→ YOUR INSTRUCTIONS:
Would you set down the data below exactly as shown?

|---|

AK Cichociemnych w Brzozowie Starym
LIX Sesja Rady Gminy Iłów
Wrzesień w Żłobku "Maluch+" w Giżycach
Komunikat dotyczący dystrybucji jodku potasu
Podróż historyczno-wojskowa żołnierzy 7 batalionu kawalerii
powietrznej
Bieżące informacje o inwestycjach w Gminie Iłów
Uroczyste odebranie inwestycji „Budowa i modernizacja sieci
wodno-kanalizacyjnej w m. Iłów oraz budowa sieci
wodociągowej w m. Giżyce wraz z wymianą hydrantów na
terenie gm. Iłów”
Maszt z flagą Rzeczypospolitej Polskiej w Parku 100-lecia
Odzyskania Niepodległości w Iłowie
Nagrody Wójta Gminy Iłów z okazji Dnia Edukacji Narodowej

|---|

→ YOUR SOLUTION:
AK Cichociemnych w Brzozowie Starym
LIX Sesja Rady Gminy Iłów
Wrzesień w Żłobku "Maluch+" w Giżycach
Komunikat dotyczący dystrybucji jodku potasu
Podróż historyczno-wojskowa żołnierzy 7 batalionu kawalerii
powietrznej
Bieżące informacje o inwestycjach w Gminie Iłów
Uroczyste odebranie inwestycji „Budowa i modernizacja sieci
wodno-kanalizacyjnej w m. Iłów oraz budowa sieci
wodociągowej w m. Giżyce wraz z wymianą hydrantów na
terenie gm. Iłów”
Maszt z flagą Rzeczypospolitej Polskiej w Parku 100-lecia
Odzyskania Niepodległości w Iłowie
Nagrody Wójta Gminy Iłów z okazji Dnia Edukacji Narodowej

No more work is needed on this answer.